Je viens d’apprendre ma révocation par le Ministre de l’Education nationale, Luc Chatel. Cette décision fait suite à mon lynchage par les médias “étatiques” le 24 nov 2011 alors que j’étais au chevet de mon fils gravement blessé dans un accident de la route.
Mon crime?
Avoir organisé comme nous l’ordonne les textes, un débat contradictoire en cours d’Education civique sur l’avortement.
J’ai mené ce débat dans un souci constant d’objectivité, de tolérance, de respect pour les données scientifiques. Les élèves qui ne souhaitaient pas voir le document “No need to argue” étaient libres de quitter la classe. Deux professeurs extrémistes, partisans de l’organisation Prochoix, m’ont dénoncé à cette officine de culture de mort.
Une classe, à l’initiative d’une élève musulmane, m’a signé une pétition unanime de soutien.
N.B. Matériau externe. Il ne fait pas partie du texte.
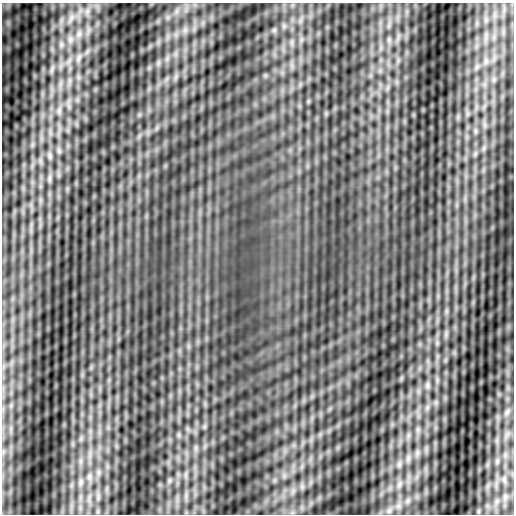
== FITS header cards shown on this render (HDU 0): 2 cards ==
NAXIS1  =                  512
NAXIS2  =                  512

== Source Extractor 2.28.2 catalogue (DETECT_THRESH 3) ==
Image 512 x 512 px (HDU 0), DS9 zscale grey, 1 PNG px = 1 image px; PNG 516 x 516 px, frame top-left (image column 1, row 512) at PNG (2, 3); no overlay
Background 0.497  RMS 2.7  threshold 8.16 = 3 sigma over >= 5 px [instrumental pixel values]
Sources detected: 10; all 10 listed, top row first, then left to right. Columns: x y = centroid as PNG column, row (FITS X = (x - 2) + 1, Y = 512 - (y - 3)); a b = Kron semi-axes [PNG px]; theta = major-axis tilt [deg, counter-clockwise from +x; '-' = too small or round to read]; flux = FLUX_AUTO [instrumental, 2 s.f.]
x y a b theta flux
79 34 9 6 70 660
70 39 9 7 90 740
78 58 12 4 79 600
59 111 10 4 85 510
50 156 7 5 -89 400
427 385 10 5 90 520
507 412 11 7 67 900
3 452 7 4 72 360
89 477 9 6 90 650
81 482 12 4 85 630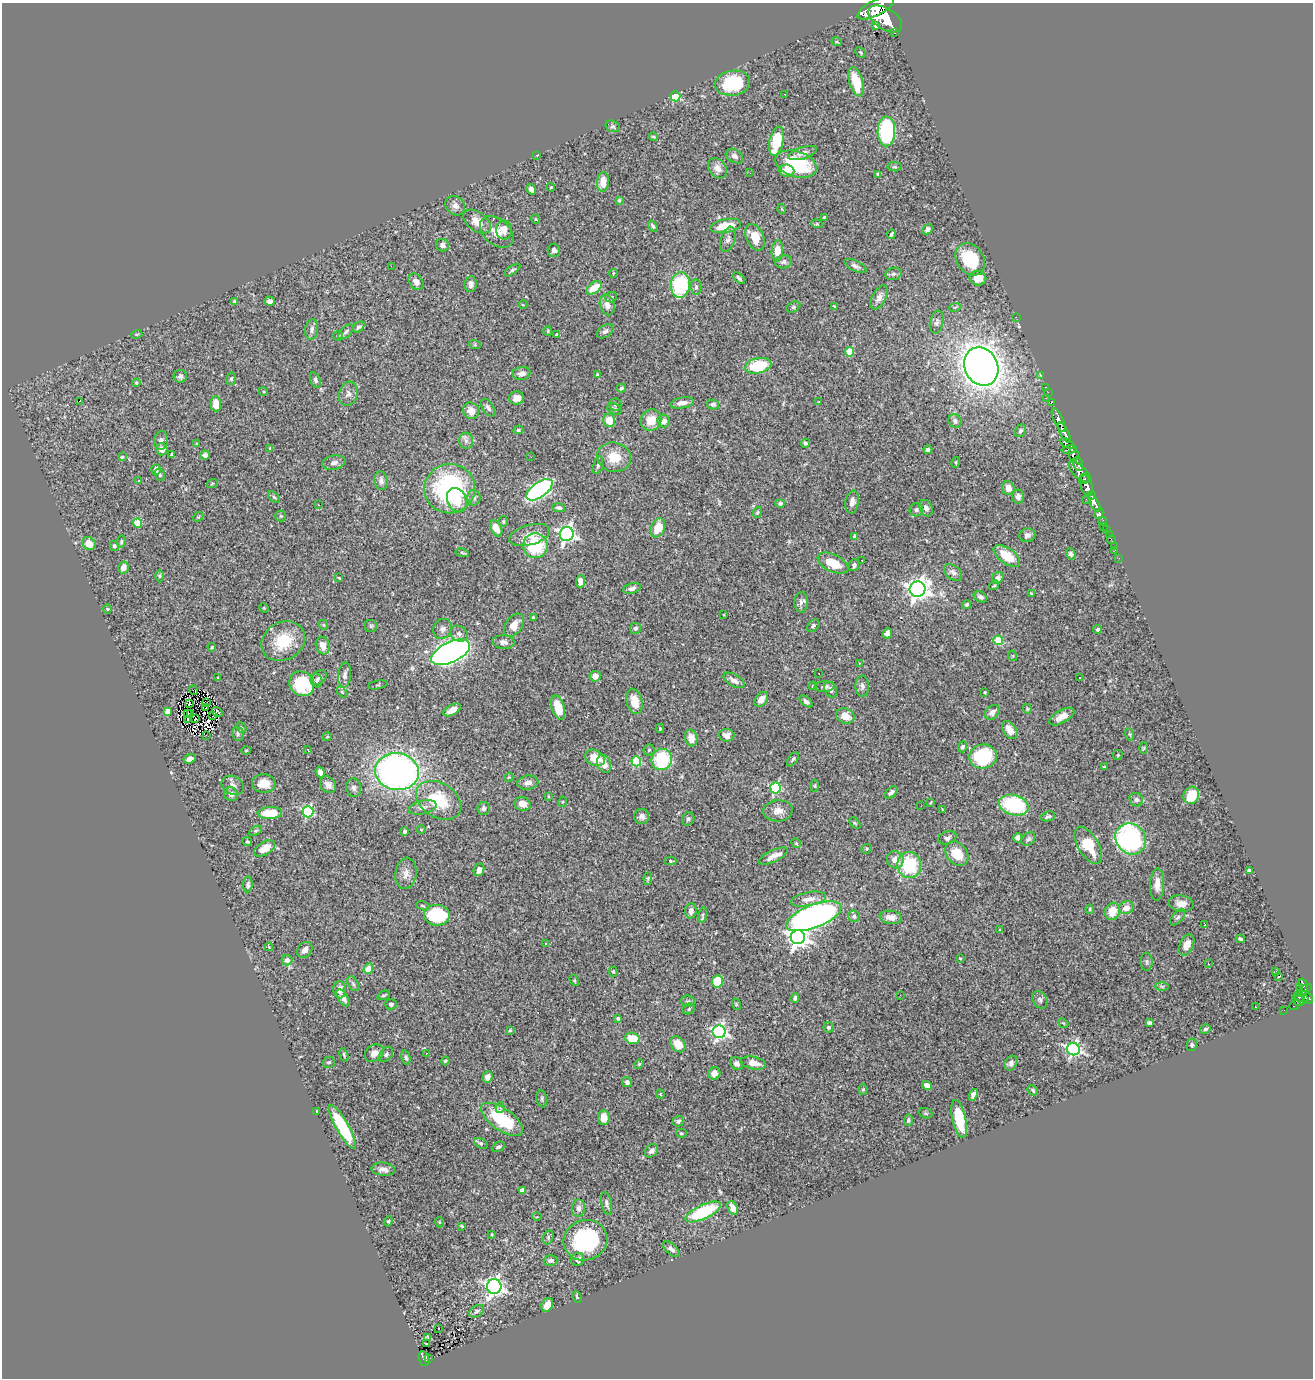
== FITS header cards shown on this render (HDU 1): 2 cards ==
NAXIS1  =                 1311
NAXIS2  =                 1376

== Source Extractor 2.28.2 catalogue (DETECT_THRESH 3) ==
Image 1311 x 1376 px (HDU 1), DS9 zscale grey, 1 PNG px = 1 image px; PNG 1315 x 1380 px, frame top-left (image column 1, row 1376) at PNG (2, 3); each listed source drawn as its Kron ellipse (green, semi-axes under 4 px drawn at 4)
Background 1.27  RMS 0.033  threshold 0.098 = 3 sigma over >= 5 px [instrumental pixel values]
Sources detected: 457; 3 with non-positive FLUX_AUTO (blend fragments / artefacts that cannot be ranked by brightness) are neither listed nor drawn; the other 454 listed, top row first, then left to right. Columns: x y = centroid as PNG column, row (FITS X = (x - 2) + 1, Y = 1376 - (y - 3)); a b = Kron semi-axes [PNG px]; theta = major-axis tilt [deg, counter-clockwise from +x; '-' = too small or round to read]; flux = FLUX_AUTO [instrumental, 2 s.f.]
Des documents “prochoix” ont été fournis aux élèves, tels que le texte de la loi Veil et le discours de Simone Veil en faveur de l’avortement en 1975.
Les élèves concernés par mes débats sur l’IVG, sont ceux que l’Education nationale considère comme majeurs sexuellement au point de leurs distribuer des pilules abortives sans l’accord de leurs parents.
Dans mon ex-lycée, le Planning se livre à un endoctrinement et un bourrage de crânes massif. Ainsi avait-il fait supprimer certains de mes cours pour prendre les élèves par petits groupes de cinq en suite du débat sur l’avortement.
La pseudo-procédure de poursuite a été conduite au mépris des principes fondateurs du Droit. Je n’ai jamais été entendu.
Les pièces en ma faveur n’ont pas été jointes au dossier (pétition des élèves, lettres de soutien des élèves etc.)